*Data to use*.
★ ★ ★ ★ ★

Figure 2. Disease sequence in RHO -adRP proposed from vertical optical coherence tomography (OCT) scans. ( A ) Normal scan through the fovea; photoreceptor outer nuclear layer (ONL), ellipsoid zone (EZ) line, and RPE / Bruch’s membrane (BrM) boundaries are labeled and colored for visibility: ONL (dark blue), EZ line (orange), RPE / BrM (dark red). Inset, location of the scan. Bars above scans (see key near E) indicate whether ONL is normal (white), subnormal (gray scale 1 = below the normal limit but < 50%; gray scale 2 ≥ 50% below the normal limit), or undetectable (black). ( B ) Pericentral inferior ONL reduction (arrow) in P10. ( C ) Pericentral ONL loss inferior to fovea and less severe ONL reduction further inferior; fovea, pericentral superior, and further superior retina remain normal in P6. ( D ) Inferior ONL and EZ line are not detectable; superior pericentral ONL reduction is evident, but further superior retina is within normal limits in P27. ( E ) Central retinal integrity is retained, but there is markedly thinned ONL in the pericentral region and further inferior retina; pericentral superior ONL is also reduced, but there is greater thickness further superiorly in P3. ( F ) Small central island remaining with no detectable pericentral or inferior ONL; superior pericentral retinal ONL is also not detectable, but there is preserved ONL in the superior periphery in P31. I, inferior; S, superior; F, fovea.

★ ★ ★ ★ ★

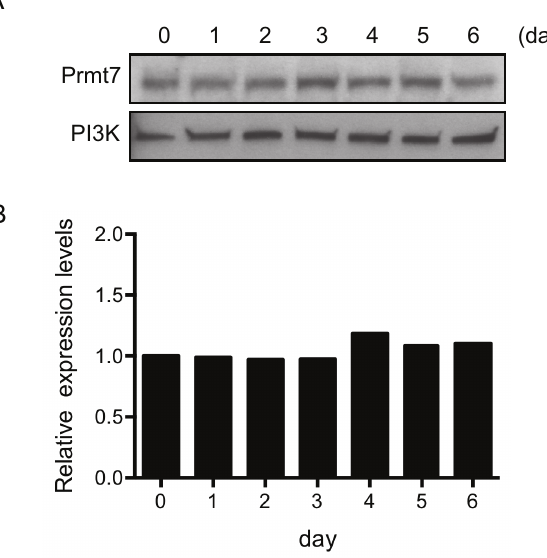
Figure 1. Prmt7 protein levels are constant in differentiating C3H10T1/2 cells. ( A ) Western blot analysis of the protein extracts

★ ★ ★ ★ ★

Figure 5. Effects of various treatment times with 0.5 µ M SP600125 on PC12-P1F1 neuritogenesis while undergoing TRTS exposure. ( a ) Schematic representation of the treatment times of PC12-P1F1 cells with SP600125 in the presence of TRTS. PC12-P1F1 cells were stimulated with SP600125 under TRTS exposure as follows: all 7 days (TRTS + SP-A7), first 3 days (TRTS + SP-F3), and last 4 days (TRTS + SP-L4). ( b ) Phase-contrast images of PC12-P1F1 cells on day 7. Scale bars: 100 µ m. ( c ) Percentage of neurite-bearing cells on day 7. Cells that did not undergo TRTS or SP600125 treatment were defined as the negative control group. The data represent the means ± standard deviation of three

★ ★ ★ ★ ★

Scan the records above for the string "cells", then copy each line where it turns up.

Figure 1. Prmt7 protein levels are constant in differentiating C3H10T1/2 cells. ( A ) Western blot analysis of the protein extracts
Figure 5. Effects of various treatment times with 0.5 µ M SP600125 on PC12-P1F1 neuritogenesis while undergoing TRTS exposure. ( a ) Schematic representation of the treatment times of PC12-P1F1 cells with SP600125 in the presence of TRTS. PC12-P1F1 cells were stimulated with SP600125 under TRTS exposure as follows: all 7 days (TRTS + SP-A7), first 3 days (TRTS + SP-F3), and last 4 days (TRTS + SP-L4). ( b ) Phase-contrast images of PC12-P1F1 cells on day 7. Scale bars: 100 µ m. ( c ) Percentage of neurite-bearing cells on day 7. Cells that did not undergo TRTS or SP600125 treatment were defined as the negative control group. The data represent the means ± standard deviation of three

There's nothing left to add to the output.